### OBJECTIVES
1. Reproduce the passage of the piece on traffic congestion from "In the long" up to and including "on the streets.".
2. Name every company or organization mentioned in the piece on traffic congestion.

### EXTRACT
········
Can technology solve the congestion problem?

In the long run: hopefully.

In the short run: probably not.

At this point we are all pretty much just waiting for the autonomous cars to arrive and solve this traffic congestion mess we've gotten ourselves into. And if all our dreams come true they just might do that (insert the joke about what‘s worse than only 1 person per car). But even for all the efficiency they will bring the real breakthrough will probably have to come through fewer cars on the streets.

There have been technology breakthroughs before, cars replacing horse carriages is an example of that. And how’s this for irony: looking into London’s congestion problem, Transport for London (a local government body responsible for the transport system in Greater London) has measured some central buses travelling at an average speed of 3.8mph. That is slower than a horse and cart!

London introduced a congestion charge in 2003 with the aim of reducing the number of cars in the central London congestion zone and by doing so speeding up traffic. And it worked, but only for a while. Today, traffic in the congestion zone is actually slower than it was in 2003. There is no shortage of culprits but interestingly the private car is not one of them as the number of people who use their own car for commuting in London has been declining for years. Private hire vehicles on the streets (read Uber) have multiplied in numbers, as have the number of parcels delivered (read Amazon). Some point to road capacity getting limited as bike lanes get common.
········
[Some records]

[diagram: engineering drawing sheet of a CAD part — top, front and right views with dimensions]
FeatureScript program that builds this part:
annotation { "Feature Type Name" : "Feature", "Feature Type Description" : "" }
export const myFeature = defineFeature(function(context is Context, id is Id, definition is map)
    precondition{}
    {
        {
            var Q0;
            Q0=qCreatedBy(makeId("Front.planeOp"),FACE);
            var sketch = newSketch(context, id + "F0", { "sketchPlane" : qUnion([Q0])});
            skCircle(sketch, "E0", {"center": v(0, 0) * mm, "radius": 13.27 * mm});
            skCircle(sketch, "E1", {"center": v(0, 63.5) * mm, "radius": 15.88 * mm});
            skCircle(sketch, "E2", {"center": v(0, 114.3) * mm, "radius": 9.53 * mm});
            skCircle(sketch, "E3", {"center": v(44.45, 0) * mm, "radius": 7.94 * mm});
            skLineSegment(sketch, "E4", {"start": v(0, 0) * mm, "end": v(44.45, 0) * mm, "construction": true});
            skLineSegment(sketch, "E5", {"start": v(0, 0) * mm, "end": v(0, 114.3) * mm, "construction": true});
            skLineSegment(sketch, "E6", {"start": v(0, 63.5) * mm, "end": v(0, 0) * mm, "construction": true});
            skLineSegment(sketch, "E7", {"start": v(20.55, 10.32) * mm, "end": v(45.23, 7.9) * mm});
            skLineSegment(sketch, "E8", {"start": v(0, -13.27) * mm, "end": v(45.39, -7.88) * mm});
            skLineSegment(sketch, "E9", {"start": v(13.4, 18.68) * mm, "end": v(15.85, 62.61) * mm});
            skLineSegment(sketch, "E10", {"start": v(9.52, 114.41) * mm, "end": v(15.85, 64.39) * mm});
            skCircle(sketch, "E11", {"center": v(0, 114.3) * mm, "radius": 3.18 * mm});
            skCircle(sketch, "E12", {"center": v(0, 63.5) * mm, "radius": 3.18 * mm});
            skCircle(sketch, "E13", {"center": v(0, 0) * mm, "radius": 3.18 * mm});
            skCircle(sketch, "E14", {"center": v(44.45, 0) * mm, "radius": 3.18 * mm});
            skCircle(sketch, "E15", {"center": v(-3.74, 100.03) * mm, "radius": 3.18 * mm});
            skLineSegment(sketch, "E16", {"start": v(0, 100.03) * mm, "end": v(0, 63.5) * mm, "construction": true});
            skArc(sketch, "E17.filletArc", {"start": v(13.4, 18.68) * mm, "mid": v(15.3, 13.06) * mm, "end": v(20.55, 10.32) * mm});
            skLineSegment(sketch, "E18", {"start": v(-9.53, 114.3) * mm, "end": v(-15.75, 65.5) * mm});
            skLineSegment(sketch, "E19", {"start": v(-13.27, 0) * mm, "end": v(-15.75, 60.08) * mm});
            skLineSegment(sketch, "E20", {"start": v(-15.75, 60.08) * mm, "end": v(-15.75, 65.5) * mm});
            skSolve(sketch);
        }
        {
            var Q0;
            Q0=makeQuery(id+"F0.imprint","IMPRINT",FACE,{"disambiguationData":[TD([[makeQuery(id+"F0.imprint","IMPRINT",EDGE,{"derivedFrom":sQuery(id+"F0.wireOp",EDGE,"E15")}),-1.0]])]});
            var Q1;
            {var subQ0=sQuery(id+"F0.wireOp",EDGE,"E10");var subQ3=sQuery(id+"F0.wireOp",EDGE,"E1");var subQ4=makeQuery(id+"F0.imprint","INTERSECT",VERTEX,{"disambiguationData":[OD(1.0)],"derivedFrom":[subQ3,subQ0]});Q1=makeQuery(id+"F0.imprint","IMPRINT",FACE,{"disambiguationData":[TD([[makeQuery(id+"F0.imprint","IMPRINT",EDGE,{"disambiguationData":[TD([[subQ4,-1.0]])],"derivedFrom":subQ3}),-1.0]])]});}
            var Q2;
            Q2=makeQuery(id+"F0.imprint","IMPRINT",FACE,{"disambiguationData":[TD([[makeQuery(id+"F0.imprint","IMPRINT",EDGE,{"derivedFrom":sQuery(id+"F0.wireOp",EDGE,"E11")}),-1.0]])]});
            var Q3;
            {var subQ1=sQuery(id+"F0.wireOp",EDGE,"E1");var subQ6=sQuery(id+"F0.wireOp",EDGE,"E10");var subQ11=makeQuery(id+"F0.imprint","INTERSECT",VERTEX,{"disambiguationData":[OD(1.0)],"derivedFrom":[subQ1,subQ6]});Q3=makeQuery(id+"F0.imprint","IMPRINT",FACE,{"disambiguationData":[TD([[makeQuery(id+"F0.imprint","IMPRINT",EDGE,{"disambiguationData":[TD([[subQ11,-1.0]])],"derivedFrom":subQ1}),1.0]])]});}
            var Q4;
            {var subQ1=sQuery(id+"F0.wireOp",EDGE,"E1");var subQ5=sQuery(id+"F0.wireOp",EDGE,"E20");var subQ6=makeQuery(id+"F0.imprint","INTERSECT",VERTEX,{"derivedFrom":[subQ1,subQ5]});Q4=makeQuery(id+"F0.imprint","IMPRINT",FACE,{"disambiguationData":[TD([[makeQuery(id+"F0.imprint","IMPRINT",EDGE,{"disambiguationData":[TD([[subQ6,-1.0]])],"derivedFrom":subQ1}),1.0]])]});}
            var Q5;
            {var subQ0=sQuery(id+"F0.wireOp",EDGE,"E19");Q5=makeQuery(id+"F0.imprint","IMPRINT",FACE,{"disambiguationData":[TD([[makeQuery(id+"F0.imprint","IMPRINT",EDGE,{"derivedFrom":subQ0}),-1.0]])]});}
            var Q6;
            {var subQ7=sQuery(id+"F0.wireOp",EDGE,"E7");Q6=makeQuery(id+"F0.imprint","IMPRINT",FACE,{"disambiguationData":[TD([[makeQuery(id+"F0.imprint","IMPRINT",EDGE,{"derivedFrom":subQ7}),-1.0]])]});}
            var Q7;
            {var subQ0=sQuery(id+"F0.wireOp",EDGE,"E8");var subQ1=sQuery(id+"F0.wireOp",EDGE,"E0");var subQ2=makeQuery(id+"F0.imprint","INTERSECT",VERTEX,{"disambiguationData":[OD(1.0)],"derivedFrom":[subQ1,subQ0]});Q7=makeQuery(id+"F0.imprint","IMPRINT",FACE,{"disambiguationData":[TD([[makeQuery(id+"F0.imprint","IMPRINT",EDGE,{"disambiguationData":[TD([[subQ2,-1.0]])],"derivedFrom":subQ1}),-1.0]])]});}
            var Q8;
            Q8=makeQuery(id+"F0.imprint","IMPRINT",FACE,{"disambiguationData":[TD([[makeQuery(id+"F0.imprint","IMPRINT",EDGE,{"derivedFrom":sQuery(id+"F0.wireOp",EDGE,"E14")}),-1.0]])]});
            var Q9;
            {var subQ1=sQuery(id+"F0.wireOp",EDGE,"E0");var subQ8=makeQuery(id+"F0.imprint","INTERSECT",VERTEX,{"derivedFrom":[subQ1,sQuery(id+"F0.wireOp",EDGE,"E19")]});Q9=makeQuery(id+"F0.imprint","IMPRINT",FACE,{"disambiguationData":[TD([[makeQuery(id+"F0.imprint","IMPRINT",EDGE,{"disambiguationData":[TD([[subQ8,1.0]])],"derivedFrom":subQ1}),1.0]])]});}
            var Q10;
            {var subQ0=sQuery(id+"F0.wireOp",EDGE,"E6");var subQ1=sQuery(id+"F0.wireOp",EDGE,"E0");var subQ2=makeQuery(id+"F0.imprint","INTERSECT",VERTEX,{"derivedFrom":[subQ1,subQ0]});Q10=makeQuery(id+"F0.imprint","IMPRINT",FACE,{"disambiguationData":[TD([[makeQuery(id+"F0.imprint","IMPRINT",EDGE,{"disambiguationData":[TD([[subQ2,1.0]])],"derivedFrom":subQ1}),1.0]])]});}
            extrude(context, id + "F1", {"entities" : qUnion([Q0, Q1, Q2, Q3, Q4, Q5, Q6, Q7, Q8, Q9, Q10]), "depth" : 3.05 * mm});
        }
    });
········
### RESULTS FOR THE EXERCISE
1.
In the long run: hopefully.

In the short run: probably not.

At this point we are all pretty much just waiting for the autonomous cars to arrive and solve this traffic congestion mess we've gotten ourselves into. And if all our dreams come true they just might do that (insert the joke about what‘s worse than only 1 person per car). But even for all the efficiency they will bring the real breakthrough will probably have to come through fewer cars on the streets.

2. Transport for London, Uber, Amazon